Marieluise Beck: Kleinvieh in Bosnien
„Man kann nicht ständig den Schrecken empfinden“, sagt die Bremer Bundestagsabgeordnete Marieluise Beck. Es klingt, als würde sie sich selbst anklagen und zugleich entschuldigen. Als Integrationsbeauftragte der rot-grünen Bundesregierung hatte sie zwar eine guten Grund, ihr langjähriges Engagement für die Opfer des Balkankrieges hintenan zu stellen. Dennoch musste sie sich irgendwann kritisieren: „Marie, du warst doch mal eine gute Kennerin von Bosnien!“
Vor dreizehn Jahren beherbergte die Grünen-Politikerin in ihrem Bremer Haus eine bosnische Flüchtlingsfrau mit ihren Kindern. „Sie sprach kein Wort deutsch oder englisch, hörte aber jeden Abend bosnisches Radio und zeichnete anschließend die Orte der serbischen Vernichtungskessel auf ihre Zigarettenschachtel“. Marieluise Beck ahnte schon damals, was Kofi Annan zum zehnjährigen Jahrestag des Massakers von Srebrenica erkannte: Die internationale Gemeinschaft versagte, während die serbischen Kriegstreiber Mladic und Karadzic ungehindert einen Genozid verübten.

-*-*-

◆ **Aufgabenbeschreibung**: Setzen Sie den obigen Text über Marieluise Beck und ihr Engagement für Bosnien im Anschluss an seinen letzten Satz fort.

-*-*-

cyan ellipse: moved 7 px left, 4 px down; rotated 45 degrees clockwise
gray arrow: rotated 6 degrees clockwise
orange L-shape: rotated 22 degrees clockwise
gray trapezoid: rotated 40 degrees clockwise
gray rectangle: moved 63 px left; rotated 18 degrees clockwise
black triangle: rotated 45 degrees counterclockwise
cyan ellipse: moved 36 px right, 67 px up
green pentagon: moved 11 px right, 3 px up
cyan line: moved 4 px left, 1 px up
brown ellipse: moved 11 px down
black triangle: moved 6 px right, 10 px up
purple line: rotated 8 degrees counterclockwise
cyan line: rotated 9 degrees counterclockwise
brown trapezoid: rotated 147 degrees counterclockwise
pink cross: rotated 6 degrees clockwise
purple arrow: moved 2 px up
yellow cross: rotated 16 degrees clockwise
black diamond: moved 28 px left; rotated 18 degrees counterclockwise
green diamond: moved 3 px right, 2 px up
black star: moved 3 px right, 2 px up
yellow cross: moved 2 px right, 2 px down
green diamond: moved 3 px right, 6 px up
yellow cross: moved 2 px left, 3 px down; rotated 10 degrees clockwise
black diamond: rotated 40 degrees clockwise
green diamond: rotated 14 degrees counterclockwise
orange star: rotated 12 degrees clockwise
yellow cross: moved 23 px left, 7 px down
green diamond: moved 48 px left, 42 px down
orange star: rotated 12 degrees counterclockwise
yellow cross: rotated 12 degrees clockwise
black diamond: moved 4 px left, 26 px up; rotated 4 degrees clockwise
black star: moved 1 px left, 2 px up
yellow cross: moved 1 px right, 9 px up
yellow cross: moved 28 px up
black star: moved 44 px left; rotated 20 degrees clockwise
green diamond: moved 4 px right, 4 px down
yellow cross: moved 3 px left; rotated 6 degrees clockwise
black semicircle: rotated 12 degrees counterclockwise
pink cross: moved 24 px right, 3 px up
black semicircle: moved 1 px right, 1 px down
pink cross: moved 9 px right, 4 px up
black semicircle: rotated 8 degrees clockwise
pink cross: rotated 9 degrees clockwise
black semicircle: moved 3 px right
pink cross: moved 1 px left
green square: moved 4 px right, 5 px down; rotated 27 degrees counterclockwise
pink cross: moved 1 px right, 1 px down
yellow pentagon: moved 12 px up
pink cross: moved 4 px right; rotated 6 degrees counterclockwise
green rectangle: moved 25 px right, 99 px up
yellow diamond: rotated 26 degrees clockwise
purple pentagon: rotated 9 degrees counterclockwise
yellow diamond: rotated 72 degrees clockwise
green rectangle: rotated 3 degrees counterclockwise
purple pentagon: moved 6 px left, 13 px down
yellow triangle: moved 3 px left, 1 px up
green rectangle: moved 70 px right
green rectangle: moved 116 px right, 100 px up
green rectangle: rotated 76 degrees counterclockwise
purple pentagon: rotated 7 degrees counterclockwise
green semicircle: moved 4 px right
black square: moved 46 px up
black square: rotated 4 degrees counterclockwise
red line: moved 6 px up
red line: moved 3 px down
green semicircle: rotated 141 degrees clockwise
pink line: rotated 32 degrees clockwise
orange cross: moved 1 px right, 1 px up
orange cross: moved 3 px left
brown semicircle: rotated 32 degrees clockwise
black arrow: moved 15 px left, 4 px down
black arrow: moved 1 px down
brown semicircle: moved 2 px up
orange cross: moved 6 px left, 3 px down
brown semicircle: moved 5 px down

-*-*-

◆ **Antwort**:
Die damalige Bürgerschaftsabgeordnete gründete die Hilfsorganisation „Brücke der Hoffnung“, um die Bevölkerung in der Krisenregion mit Nahrungsmitteln zu versorgen. Der Bremer Verein wurde zum „Mehl-, Öl- und Zuckerunternehmen“ für die Gebiete um Lucavac, Zufluchtsort der Flüchtlinge aus Srebrenica. Nahrungsmittel, Kleidung und ganze Röntgenanlagen brachte Beck damals per Konvoi in das bedrohte Gebiet.
Als Oppositionspolitikerin will sie nun dafür sorgen, dass die Verbrechen an den Bosniaken nicht in Vegessenheit geraten. Beck fährt wieder regelmäßig nach Sarajevo und Srebrenica. Srebrenica, das einst 42.000 zählte, ist heute ein verlassenes Dorf in der Republika Srpska. Nur wenige Frauen kehrten in die zerbombte und verfallene Stadt zurück, um weiter nach ihren Angehörigen zu suchen. Die wenigen, die noch dort leben, fristen ein kärgliches Auskommen jenseits der großen EU-Hilfsprogramme. „Für solches Kleinvieh muss unser Verein wieder aktiv werden“, fordert Beck.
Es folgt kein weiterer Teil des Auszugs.